Electro-active materials are materials that deform or change their dimensions in response to applied electrical conditions or, vice versa, have electrical properties that change in response to applied mechanical forces. The best known and most used type of electro-active material is piezoelectric material, but other types of electro-active material include electrostrictive and piezoresistive material.
Many devices that make use of electro-active materials are known. The simplest piezoelectric device is a block of pre-poled, i.e., pre-oriented, piezoelectric material activated in an expansion-contraction mode by applying an activation voltage in direction of the poling.
Because piezoelectric devices are capacitive in nature, they exhibit a number of desirable mechanical and electrical characteristics. They have a very efficient coupling of energy from applied charge to mechanical strain, leading to a high bandwidth, a large force output and negligible resistive heating. Due to their capacitive nature, these devices draw their least current at zero rate of displacement. The stiffness of electro-active devices is determined by the electro-active material, which in general is crystalline, ceramic or polymer-based. However, as the electro-active effects are extremely small, e.g. in the order of 1 nm/V, the change in dimensions is relatively small and requires high voltages. Therefore, more complicated electro-active structures have been developed to achieve larger displacements.
To increase the displacements, several designs have been introduced such as stacks, unimorph or bimnorph benders, recurved benders, corrugated benders, spiral or helical designs.
For example, piezoelectric multilayer stacks can be fabricated by joining multiple piezoelectric rings or plates, such that the total displacement of the stack is the sum of the displacements of each individual plate. Inner electrodes separate adjacent plates. The stacks provide vertical displacement in accordance with their piezoelectric charge coefficients and the potential applied. Several hundred plates are necessary to provide total displacements of 10 or more micron.
A standard unimorph bender is made up of a flat piezoelectric strip bonded to a metallic shim from one side. Elongation of the strip when voltage is applied, forces the unimorph bender into a bent or curved shape. To increase the displacement range, the bimorph structures, mostly cantilevers-type structures, utilize two laminated piezoelectric layers, thus having two internal external electrodes to which voltages of opposite polarisation is applied. The application of an electric field across the two outer layers causes one layer to expand while the other contracts. This results in a bending motion with relatively wide displacements at the tip of the cantilever beam. In a cantilever configuration, the displacement of the tip is related to the length of the cantilever the applied voltage and the thickness of the cantilever. Cantilever-based piezoelectric actuators require lengths on the order of 25 mm or more to achieve a free deflection of 0.3 mm.

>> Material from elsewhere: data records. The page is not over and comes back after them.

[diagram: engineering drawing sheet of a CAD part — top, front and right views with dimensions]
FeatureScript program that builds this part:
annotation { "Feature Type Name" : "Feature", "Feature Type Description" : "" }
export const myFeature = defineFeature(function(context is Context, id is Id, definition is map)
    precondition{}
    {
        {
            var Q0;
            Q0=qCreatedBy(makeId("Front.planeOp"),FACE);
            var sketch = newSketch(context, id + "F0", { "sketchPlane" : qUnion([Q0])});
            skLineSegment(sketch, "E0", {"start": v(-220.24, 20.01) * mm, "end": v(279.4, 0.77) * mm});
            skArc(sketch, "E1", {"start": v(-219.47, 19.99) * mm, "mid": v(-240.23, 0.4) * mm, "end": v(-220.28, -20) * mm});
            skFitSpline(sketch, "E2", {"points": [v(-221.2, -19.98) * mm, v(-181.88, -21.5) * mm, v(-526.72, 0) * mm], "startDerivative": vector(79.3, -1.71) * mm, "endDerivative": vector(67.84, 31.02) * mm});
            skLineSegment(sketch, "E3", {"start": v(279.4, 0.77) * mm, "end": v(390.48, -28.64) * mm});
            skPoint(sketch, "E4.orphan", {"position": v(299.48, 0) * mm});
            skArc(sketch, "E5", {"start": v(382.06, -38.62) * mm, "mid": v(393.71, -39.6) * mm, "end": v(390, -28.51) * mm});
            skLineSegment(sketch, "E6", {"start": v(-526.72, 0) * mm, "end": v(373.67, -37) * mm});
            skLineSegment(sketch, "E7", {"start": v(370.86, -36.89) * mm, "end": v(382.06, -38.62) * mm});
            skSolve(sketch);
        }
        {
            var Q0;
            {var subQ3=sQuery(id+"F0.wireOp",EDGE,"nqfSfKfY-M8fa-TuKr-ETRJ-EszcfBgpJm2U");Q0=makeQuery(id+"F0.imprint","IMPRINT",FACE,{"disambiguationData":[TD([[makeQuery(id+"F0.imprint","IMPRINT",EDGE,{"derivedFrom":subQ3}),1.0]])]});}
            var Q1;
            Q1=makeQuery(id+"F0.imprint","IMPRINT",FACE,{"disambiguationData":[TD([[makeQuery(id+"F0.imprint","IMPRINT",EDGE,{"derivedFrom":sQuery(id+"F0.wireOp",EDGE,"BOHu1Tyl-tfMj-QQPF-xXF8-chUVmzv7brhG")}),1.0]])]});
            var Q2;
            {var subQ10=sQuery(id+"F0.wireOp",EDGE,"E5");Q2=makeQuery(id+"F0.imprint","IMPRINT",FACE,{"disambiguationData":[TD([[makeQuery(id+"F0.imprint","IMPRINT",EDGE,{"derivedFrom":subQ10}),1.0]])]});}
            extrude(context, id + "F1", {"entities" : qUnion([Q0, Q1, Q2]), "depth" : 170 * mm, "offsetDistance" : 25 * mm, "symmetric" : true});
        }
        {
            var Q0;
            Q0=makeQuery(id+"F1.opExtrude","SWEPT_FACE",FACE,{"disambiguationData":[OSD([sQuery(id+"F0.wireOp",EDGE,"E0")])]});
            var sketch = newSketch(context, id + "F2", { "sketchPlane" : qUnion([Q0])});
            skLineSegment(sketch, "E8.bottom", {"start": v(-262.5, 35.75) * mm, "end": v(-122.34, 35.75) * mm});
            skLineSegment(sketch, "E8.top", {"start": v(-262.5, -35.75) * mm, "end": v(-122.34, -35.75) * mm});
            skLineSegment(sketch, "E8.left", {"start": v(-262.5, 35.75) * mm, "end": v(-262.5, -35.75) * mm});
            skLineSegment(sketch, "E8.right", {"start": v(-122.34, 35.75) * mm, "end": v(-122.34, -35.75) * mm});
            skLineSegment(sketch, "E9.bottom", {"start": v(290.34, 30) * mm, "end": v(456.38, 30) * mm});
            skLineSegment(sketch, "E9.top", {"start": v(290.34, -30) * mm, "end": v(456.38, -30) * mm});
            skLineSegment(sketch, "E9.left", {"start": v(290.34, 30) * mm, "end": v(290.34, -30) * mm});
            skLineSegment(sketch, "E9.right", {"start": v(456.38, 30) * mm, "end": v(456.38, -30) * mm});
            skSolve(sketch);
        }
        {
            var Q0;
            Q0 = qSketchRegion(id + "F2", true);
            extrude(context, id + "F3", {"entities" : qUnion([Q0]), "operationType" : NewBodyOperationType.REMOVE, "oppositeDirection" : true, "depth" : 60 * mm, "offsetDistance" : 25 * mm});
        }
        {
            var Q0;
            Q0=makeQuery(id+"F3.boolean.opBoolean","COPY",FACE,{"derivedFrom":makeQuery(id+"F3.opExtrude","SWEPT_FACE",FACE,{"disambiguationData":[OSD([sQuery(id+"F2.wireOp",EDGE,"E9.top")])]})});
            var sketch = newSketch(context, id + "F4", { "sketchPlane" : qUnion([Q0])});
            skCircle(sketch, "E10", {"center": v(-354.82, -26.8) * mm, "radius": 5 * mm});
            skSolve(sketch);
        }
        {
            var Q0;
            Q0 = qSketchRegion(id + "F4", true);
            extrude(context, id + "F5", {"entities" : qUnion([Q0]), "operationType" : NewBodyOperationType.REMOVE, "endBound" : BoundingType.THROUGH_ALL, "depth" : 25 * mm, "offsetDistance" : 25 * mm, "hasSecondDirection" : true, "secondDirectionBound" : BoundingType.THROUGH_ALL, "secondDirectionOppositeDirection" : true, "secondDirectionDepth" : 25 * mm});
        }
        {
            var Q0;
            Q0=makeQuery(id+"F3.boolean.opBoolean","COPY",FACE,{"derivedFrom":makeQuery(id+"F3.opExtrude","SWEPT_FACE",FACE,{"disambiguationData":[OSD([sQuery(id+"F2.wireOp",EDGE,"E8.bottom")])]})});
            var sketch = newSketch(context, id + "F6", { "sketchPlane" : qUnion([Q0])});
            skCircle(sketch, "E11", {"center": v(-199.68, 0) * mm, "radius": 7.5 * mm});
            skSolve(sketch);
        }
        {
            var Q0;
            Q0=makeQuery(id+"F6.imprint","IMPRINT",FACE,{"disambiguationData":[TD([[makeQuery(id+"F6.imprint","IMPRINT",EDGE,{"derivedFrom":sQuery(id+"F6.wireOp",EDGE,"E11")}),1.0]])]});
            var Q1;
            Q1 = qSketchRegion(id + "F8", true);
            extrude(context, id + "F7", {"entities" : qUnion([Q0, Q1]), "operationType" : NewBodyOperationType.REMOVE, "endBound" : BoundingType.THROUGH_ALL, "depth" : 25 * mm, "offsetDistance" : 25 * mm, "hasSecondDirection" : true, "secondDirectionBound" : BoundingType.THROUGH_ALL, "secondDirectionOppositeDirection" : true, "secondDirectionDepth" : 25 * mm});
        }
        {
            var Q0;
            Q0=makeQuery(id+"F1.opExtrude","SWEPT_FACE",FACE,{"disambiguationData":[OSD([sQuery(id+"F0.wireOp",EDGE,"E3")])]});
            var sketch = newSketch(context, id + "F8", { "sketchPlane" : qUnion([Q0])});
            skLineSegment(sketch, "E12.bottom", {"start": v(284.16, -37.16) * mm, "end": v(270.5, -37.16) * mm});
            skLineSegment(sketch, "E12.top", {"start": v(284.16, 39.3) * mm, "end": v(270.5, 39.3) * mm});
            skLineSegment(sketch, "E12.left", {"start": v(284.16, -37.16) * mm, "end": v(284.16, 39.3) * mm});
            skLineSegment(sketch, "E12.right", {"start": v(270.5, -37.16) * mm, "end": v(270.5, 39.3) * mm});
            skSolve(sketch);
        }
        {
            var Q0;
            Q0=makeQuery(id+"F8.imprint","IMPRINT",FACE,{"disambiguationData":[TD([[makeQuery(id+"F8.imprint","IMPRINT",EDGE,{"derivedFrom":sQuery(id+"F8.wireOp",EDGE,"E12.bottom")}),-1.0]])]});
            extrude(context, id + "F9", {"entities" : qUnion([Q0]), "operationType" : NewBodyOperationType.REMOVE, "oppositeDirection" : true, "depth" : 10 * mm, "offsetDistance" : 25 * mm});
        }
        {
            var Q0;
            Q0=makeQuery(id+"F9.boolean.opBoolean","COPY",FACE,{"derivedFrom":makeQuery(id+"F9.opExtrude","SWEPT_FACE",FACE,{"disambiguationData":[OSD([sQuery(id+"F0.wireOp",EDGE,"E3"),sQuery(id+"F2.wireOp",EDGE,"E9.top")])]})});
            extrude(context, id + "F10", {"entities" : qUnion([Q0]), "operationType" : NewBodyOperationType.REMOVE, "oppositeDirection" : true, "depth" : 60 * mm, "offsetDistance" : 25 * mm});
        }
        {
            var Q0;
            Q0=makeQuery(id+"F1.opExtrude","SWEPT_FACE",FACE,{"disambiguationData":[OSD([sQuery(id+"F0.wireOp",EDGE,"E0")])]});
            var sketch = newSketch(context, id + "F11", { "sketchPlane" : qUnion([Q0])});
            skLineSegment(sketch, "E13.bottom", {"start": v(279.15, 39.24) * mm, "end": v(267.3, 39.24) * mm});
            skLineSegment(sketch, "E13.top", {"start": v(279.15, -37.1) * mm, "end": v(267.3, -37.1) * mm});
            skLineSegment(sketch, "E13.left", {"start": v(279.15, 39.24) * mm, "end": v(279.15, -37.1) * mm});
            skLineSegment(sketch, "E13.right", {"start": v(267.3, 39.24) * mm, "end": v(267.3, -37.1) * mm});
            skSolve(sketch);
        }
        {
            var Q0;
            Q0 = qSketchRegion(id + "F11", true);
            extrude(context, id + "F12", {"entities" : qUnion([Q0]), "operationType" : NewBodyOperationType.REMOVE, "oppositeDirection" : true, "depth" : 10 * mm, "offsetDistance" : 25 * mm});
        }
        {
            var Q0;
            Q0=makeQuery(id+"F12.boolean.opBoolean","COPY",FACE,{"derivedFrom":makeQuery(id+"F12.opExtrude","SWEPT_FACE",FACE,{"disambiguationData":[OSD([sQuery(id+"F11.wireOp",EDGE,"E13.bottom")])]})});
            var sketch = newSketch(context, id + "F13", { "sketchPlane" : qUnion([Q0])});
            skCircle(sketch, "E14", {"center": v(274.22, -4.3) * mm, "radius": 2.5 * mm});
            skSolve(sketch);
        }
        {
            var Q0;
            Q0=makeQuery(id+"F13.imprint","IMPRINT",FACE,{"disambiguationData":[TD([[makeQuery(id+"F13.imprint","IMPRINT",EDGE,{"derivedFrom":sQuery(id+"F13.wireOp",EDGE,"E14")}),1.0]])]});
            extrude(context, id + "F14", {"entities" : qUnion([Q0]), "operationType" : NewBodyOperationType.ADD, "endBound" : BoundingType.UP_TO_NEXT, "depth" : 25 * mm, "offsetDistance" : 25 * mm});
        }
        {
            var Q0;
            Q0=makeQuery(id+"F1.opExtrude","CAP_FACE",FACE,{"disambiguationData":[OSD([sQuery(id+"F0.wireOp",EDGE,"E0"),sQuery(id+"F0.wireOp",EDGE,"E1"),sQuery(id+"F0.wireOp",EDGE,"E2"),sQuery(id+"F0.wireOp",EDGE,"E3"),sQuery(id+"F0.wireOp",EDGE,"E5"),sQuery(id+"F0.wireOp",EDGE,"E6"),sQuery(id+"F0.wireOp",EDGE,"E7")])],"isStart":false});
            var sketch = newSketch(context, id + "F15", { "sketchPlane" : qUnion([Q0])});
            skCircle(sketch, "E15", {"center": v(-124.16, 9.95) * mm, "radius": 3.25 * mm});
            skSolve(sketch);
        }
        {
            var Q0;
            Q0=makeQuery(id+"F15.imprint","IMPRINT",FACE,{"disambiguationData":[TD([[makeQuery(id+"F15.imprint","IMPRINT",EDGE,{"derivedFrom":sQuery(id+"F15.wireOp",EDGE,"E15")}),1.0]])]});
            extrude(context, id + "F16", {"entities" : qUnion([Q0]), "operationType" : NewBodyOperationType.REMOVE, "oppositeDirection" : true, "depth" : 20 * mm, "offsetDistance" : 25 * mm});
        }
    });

It should be noted that a reinforced bimorph, i.e., a bimorph having a centre shim actually consists of nine layers: two piezo-ceramic layers, four electrode layers, two adhesive layers and the centre shim.
To further increase the maximum displacement of piezoelectric benders, it is known to form stacks and leveraged stacks, chains or extended sheets of benders. Such devices are described for example in the U.S. Pat. Nos. 3,816,774; 4,028,666; 5410,207 and 6,107,726. Stacked recurved actuator designs are described by J. D. Ervin and D. Brei in: “Recurve Piezoelectric-Strain-Ampliying Actuator Architecture”, IEEE/ASME Transactions on Mechatronics, Vol. 3, No.4, December 1998, 293–301.
Benders, stacks, tubes and other electro-active actuators are employed in a wide array of engineering systems, ranging from mnicro-positioning applications and acoustic wave processing to printing applications. Generally, actuators are used in such applications to generate force and effect displacement, for example, to move levers or other force transmitting devices, pistons or diaphragms, to accurately position components, or to enable similar system functions. Actuators employed for such functions typically are designed to provide a desired actuation displacement or stroke over which a desired force is delivered to a given load.
Depending upon design, electro-active actuators can generate a rotational or translational displacements or combinations of both movements.
Comparably large translation displacements have been recently achieved by using a helical structure of coiled piezoelectric tape. Such twice-coiled devices are found to easily exhibit displacement in the order of millimetres on an active length of the order of centimetres.
Whilst the piling of simple discs or blocks into stacks of electro-active material to achieve a cumulative change of dimension is a comparatively mature technique, it remains a very difficult task to join benders to stacks or to produce helices.
Therefore, it is an object of the present invention to provide novel configurations of electro-active material that—whilst maintaining similar performance than stacks of benders or twice-coiled benders—are easier to manufacture.